Now, had the man hailed me, I should have gone shorewards at once, for my curiosity had been petted by his attentions until it waxed warm and harassing, but this he did not do; keeping his eyes upon me even when I had rested from casting and sat idling in the punt. It would have been easy, I concede, to have gone up river toward Goring and so to have avoided him; but this would have cut short the chance of explanation, and have left ungratified my desire to know who he was, and wherefrom came his embarrassing interest in my failure to ensnare the exasperating chub. So I sat there, in turn wondering if he were honest or a rogue, an adventurer or an idler, a river-man or a fop from Piccadilly. And as the problem was beyond me, I left it at last; and taking up my punt-pole I gave three or four vigorous thrusts which sent me immediately to the landing-stage of the Swan Inn, and thence to my room.
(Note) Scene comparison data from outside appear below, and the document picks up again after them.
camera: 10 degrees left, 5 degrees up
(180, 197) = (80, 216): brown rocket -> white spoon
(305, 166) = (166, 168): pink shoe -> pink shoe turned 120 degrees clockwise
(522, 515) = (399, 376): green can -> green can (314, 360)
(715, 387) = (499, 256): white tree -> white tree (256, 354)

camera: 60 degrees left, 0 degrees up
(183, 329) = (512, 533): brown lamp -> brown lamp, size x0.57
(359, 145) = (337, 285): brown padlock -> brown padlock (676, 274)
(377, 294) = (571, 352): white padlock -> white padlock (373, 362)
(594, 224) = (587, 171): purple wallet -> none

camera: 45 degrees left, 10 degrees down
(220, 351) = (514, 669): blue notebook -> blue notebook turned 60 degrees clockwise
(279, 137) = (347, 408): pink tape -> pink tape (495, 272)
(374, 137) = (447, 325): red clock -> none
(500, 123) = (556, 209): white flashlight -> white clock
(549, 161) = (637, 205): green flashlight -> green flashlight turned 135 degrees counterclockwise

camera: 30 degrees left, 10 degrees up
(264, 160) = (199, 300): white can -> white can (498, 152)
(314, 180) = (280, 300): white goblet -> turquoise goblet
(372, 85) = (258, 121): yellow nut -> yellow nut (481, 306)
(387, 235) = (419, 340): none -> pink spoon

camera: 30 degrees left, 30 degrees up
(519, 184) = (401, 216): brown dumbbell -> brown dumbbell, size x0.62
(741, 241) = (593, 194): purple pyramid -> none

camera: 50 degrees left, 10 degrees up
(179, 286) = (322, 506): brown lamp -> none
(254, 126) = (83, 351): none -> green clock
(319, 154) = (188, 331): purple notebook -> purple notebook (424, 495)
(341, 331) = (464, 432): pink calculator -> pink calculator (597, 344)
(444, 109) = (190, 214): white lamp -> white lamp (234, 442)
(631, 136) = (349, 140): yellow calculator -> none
It may be urged that this was an indifferent way of dealing with the man in the velvet coat if I wished to know more of him; but I had taken that little parlor of the inn which juts out upon the hard of the boathouse; and I could see from my open windows both the panorama of the lock and that of the open reach away towards the islands. It was now close upon the hour of seven, and the most part of the river lay in cooling shadow. I could hear by no means inharmonious music floating out over the water from a girl's guitar; there were several launches waiting for the lock-gates; and I recall well the face of a very remarkable woman, who presently came to the landing-stage in a gig, the cushions of which were of an aggressive yellow, but one which was a striking contrast to her black hair and ivory-white skin. Quite apart, however, from her indisputable beauty, I had reason to watch this conspicuous oarswoman, for no sooner had she come to the landing-stage than the man in the velvet coat went to her assistance, and taking a number of bags and baskets from the boat, accompanied her up the village high street, and so carried her from my view.